-------- DATA SHOWN --------

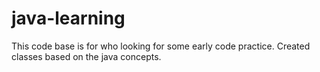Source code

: # java-learning
This code base is for who looking for some early code practice. Created classes based on the java concepts. 
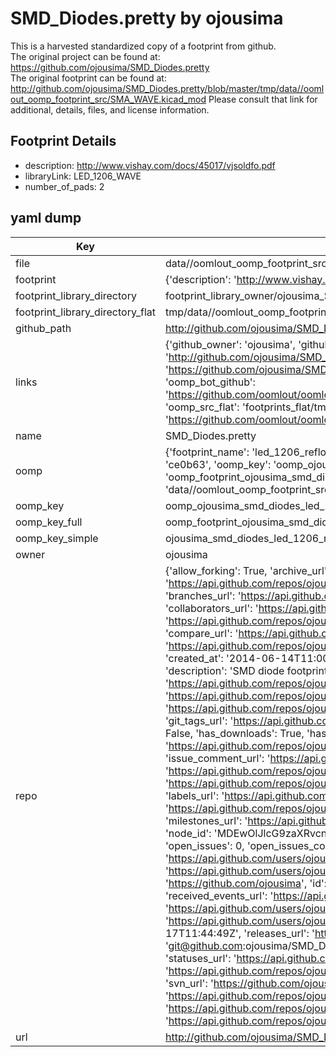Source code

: # SMD_Diodes.pretty by ojousima  
This is a harvested standardized copy of a footprint from github.  
The original project can be found at:  
https://github.com/ojousima/SMD_Diodes.pretty  
The original footprint can be found at:
http://github.com/ojousima/SMD_Diodes.pretty/blob/master/tmp/data//oomlout_oomp_footprint_src/SMA_WAVE.kicad_mod
Please consult that link for additional, details, files, and license information.  
## Footprint Details
* description: http://www.vishay.com/docs/45017/vjsoldfo.pdf  
* libraryLink: LED_1206_WAVE  
* number_of_pads: 2  
## yaml dump  
| Key | Value |  
| --- | --- |  
| file | data//oomlout_oomp_footprint_src/SMD_Diodes.pretty/LED_1206_REFLOW.kicad_mod |  
| footprint | {'description': 'http://www.vishay.com/docs/45017/vjsoldfo.pdf', 'libraryLink': 'LED_1206_WAVE', 'number_of_pads': 2} |  
| footprint_library_directory | footprint_library_owner/ojousima_SMD_Diodes.pretty |  
| footprint_library_directory_flat | tmp/data//oomlout_oomp_footprint_src/footprints_flat/ojousima_smd_diodes_led_1206_reflow/working |  
| github_path | http://github.com/ojousima/SMD_Diodes.pretty/blob/master/tmp/data//oomlout_oomp_footprint_src/LED_1206_REFLOW.kicad_mod |  
| links | {'github_owner': 'ojousima', 'github_repo_name': 'SMD_Diodes.pretty', 'github_src': 'http://github.com/ojousima/SMD_Diodes.pretty/blob/master/tmp/data//oomlout_oomp_footprint_src/SMA_WAVE.kicad_mod', 'github_src_repo': 'https://github.com/ojousima/SMD_Diodes.pretty', 'oomp_bot': 'tmp/data//oomlout_oomp_footprint_src/footprints/ojousima_smd_diodes_led_1206_reflow/working', 'oomp_bot_github': 'https://github.com/oomlout/oomlout_oomp_footprint_bot/tree/main/tmp/data//oomlout_oomp_footprint_src/footprints/ojousima_smd_diodes_led_1206_reflow/working', 'oomp_src_flat': 'footprints_flat/tmp/data//oomlout_oomp_footprint_src/footprints_flat/ojousima_smd_diodes_led_1206_reflow/working', 'oomp_src_flat_github': 'https://github.com/oomlout/oomlout_oomp_footprint_src/tree/main/tmp/data//oomlout_oomp_footprint_src/footprints_flat/ojousima_smd_diodes_led_1206_reflow/working'} |  
| name | SMD_Diodes.pretty |  
| oomp | {'footprint_name': 'led_1206_reflow', 'library_name': 'smd_diodes', 'md5': 'ce0b6393b4e3f50329d4915714d8b47c', 'md5_10': 'ce0b6393b4', 'md5_5': 'ce0b6', 'md5_6': 'ce0b63', 'oomp_key': 'oomp_ojousima_smd_diodes_led_1206_reflow', 'oomp_key_extra': 'oomp_footprint_ojousima_smd_diodes_led_1206_reflow', 'oomp_key_full': 'oomp_footprint_ojousima_smd_diodes_led_1206_reflow_ce0b63', 'oomp_key_simple': 'ojousima_smd_diodes_led_1206_reflow', 'original_filename': 'data//oomlout_oomp_footprint_src/SMD_Diodes.pretty/LED_1206_REFLOW.kicad_mod', 'owner_name': 'ojousima'} |  
| oomp_key | oomp_ojousima_smd_diodes_led_1206_reflow |  
| oomp_key_full | oomp_footprint_ojousima_smd_diodes_led_1206_reflow |  
| oomp_key_simple | ojousima_smd_diodes_led_1206_reflow |  
| owner | ojousima |  
| repo | {'allow_forking': True, 'archive_url': 'https://api.github.com/repos/ojousima/SMD_Diodes.pretty/{archive_format}{/ref}', 'archived': False, 'assignees_url': 'https://api.github.com/repos/ojousima/SMD_Diodes.pretty/assignees{/user}', 'blobs_url': 'https://api.github.com/repos/ojousima/SMD_Diodes.pretty/git/blobs{/sha}', 'branches_url': 'https://api.github.com/repos/ojousima/SMD_Diodes.pretty/branches{/branch}', 'clone_url': 'https://github.com/ojousima/SMD_Diodes.pretty.git', 'collaborators_url': 'https://api.github.com/repos/ojousima/SMD_Diodes.pretty/collaborators{/collaborator}', 'comments_url': 'https://api.github.com/repos/ojousima/SMD_Diodes.pretty/comments{/number}', 'commits_url': 'https://api.github.com/repos/ojousima/SMD_Diodes.pretty/commits{/sha}', 'compare_url': 'https://api.github.com/repos/ojousima/SMD_Diodes.pretty/compare/{base}...{head}', 'contents_url': 'https://api.github.com/repos/ojousima/SMD_Diodes.pretty/contents/{+path}', 'contributors_url': 'https://api.github.com/repos/ojousima/SMD_Diodes.pretty/contributors', 'created_at': '2014-06-14T11:00:59Z', 'default_branch': 'master', 'deployments_url': 'https://api.github.com/repos/ojousima/SMD_Diodes.pretty/deployments', 'description': 'SMD diode footprints for kicad', 'disabled': False, 'downloads_url': 'https://api.github.com/repos/ojousima/SMD_Diodes.pretty/downloads', 'events_url': 'https://api.github.com/repos/ojousima/SMD_Diodes.pretty/events', 'fork': False, 'forks': 0, 'forks_count': 0, 'forks_url': 'https://api.github.com/repos/ojousima/SMD_Diodes.pretty/forks', 'full_name': 'ojousima/SMD_Diodes.pretty', 'git_commits_url': 'https://api.github.com/repos/ojousima/SMD_Diodes.pretty/git/commits{/sha}', 'git_refs_url': 'https://api.github.com/repos/ojousima/SMD_Diodes.pretty/git/refs{/sha}', 'git_tags_url': 'https://api.github.com/repos/ojousima/SMD_Diodes.pretty/git/tags{/sha}', 'git_url': 'git://github.com/ojousima/SMD_Diodes.pretty.git', 'has_discussions': False, 'has_downloads': True, 'has_issues': True, 'has_pages': False, 'has_projects': True, 'has_wiki': True, 'homepage': None, 'hooks_url': 'https://api.github.com/repos/ojousima/SMD_Diodes.pretty/hooks', 'html_url': 'https://github.com/ojousima/SMD_Diodes.pretty', 'id': 20830322, 'is_template': False, 'issue_comment_url': 'https://api.github.com/repos/ojousima/SMD_Diodes.pretty/issues/comments{/number}', 'issue_events_url': 'https://api.github.com/repos/ojousima/SMD_Diodes.pretty/issues/events{/number}', 'issues_url': 'https://api.github.com/repos/ojousima/SMD_Diodes.pretty/issues{/number}', 'keys_url': 'https://api.github.com/repos/ojousima/SMD_Diodes.pretty/keys{/key_id}', 'labels_url': 'https://api.github.com/repos/ojousima/SMD_Diodes.pretty/labels{/name}', 'language': None, 'languages_url': 'https://api.github.com/repos/ojousima/SMD_Diodes.pretty/languages', 'license': None, 'merges_url': 'https://api.github.com/repos/ojousima/SMD_Diodes.pretty/merges', 'milestones_url': 'https://api.github.com/repos/ojousima/SMD_Diodes.pretty/milestones{/number}', 'mirror_url': None, 'name': 'SMD_Diodes.pretty', 'network_count': 0, 'node_id': 'MDEwOlJlcG9zaXRvcnkyMDgzMDMyMg==', 'notifications_url': 'https://api.github.com/repos/ojousima/SMD_Diodes.pretty/notifications{?since,all,participating}', 'open_issues': 0, 'open_issues_count': 0, 'owner': {'avatar_url': 'https://avatars.githubusercontent.com/u/2360368?v=4', 'events_url': 'https://api.github.com/users/ojousima/events{/privacy}', 'followers_url': 'https://api.github.com/users/ojousima/followers', 'following_url': 'https://api.github.com/users/ojousima/following{/other_user}', 'gists_url': 'https://api.github.com/users/ojousima/gists{/gist_id}', 'gravatar_id': '', 'html_url': 'https://github.com/ojousima', 'id': 2360368, 'login': 'ojousima', 'node_id': 'MDQ6VXNlcjIzNjAzNjg=', 'organizations_url': 'https://api.github.com/users/ojousima/orgs', 'received_events_url': 'https://api.github.com/users/ojousima/received_events', 'repos_url': 'https://api.github.com/users/ojousima/repos', 'site_admin': False, 'starred_url': 'https://api.github.com/users/ojousima/starred{/owner}{/repo}', 'subscriptions_url': 'https://api.github.com/users/ojousima/subscriptions', 'type': 'User', 'url': 'https://api.github.com/users/ojousima'}, 'private': False, 'pulls_url': 'https://api.github.com/repos/ojousima/SMD_Diodes.pretty/pulls{/number}', 'pushed_at': '2014-06-17T11:44:49Z', 'releases_url': 'https://api.github.com/repos/ojousima/SMD_Diodes.pretty/releases{/id}', 'size': 152, 'ssh_url': 'git@github.com:ojousima/SMD_Diodes.pretty.git', 'stargazers_count': 0, 'stargazers_url': 'https://api.github.com/repos/ojousima/SMD_Diodes.pretty/stargazers', 'statuses_url': 'https://api.github.com/repos/ojousima/SMD_Diodes.pretty/statuses/{sha}', 'subscribers_count': 2, 'subscribers_url': 'https://api.github.com/repos/ojousima/SMD_Diodes.pretty/subscribers', 'subscription_url': 'https://api.github.com/repos/ojousima/SMD_Diodes.pretty/subscription', 'svn_url': 'https://github.com/ojousima/SMD_Diodes.pretty', 'tags_url': 'https://api.github.com/repos/ojousima/SMD_Diodes.pretty/tags', 'teams_url': 'https://api.github.com/repos/ojousima/SMD_Diodes.pretty/teams', 'temp_clone_token': None, 'topics': [], 'trees_url': 'https://api.github.com/repos/ojousima/SMD_Diodes.pretty/git/trees{/sha}', 'updated_at': '2014-06-17T11:44:49Z', 'url': 'https://api.github.com/repos/ojousima/SMD_Diodes.pretty', 'visibility': 'public', 'watchers': 0, 'watchers_count': 0, 'web_commit_signoff_required': False} |  
| url | http://github.com/ojousima/SMD_Diodes.pretty |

--------

INSTRUCTIONS TO FOLLOW – Provide the number of lines in the data above that contain the string "vishay", and nothing else.

OUTPUT BELOW – 2